LONDON (Reuters) - Soft drink bottler Coca-Cola HBC (L:CCH) said on Thursday it was optimistic about the rest of the year, with conditions in some markets beginning to show improvement.
The European company, which bottles and sells Coca-Cola (N:KO) drinks in 28 countries, reported a 31 percent increase in core profits and a slight decline in first-half revenue. It said it was on track to deliver volume growth for the year.
Its shares rose 6.4 percent.
Bottlers like Coke HBC have been grappling with deflation, a slowdown in soft drink consumption due to economic weakness and a shift in consumer tastes.
Three other European bottlers of Coca-Cola drinks have just agreed to merge, hoping that greater scale and cost cutting will help to revitalise sluggish soft drink sales.
"Difficult conditions remain in many of our markets, particularly in Russia," Chief Executive Dimitris Lois said in a statement.
"Conditions are more favourable in eastern Europe and Nigeria, where we are confident of further growth. We have become more optimistic as the year has progressed and remain confident that 2015 will be a year of volume growth and progress on margins."

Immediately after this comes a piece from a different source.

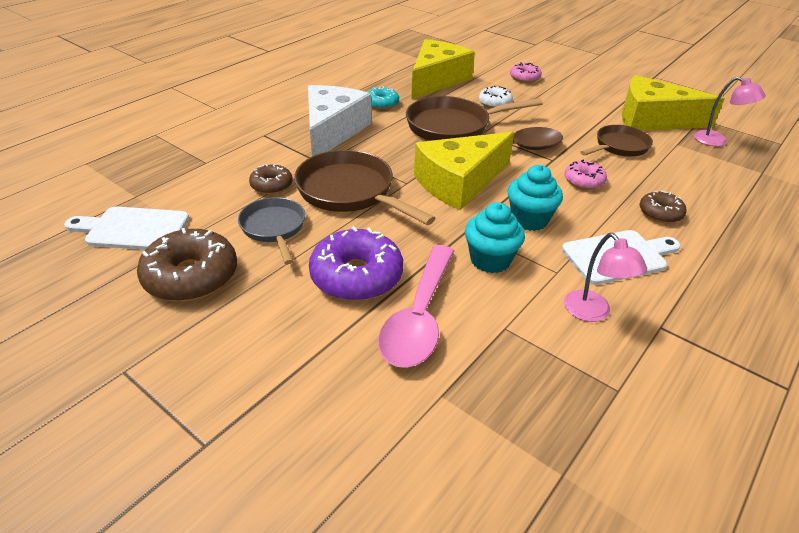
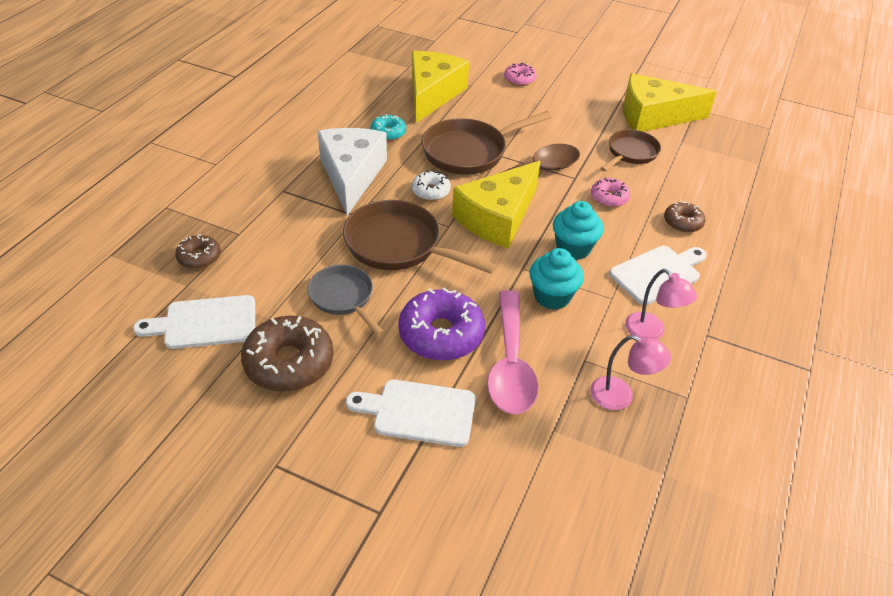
camera: 15 degrees left, 5 degrees up
(271, 185) = (319, 250): brown donut -> brown donut (199, 257)
(298, 347) = (419, 412): none -> white cutting board
(495, 103) = (500, 116): white donut -> white donut (431, 191)
(717, 141) = (715, 133): pink lamp -> pink lamp (620, 396)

Coke HBC said revenue fell 1 percent to 3.15 billion euros in the six months ended July 3. Volume of product sold rose 3.8 percent but currency fluctuations, including the weak rouble, reduced sales by 4.6 percent.
Comparable earnings before interest and tax (EBIT) jumped 31 percent to 219 million euros.
The company expects cost-cutting measures to result in 44 million euros of savings in 2015 and 30 million euros of annualised savings from 2016 onwards.
The company started life in Greece in 1969 but has moved its headquarters to Switzerland and its stock listing to London. It is one of the companies in Europe with the biggest exposure to Greece, where banks had to close earlier in the year because of the country's debt crisis.
In the first half, Coke HBC derived 6 percent of its revenue from Greece, where volume continued to rise. It also derived 3 percent of non-current assets. It said cash and cash equivalents of 4.5 million euros were subject to capital controls as of July 3.
"We are continuously monitoring developments in Greece," the company said, noting that further hits to consumers' disposable income could hurt its operations there in the second half.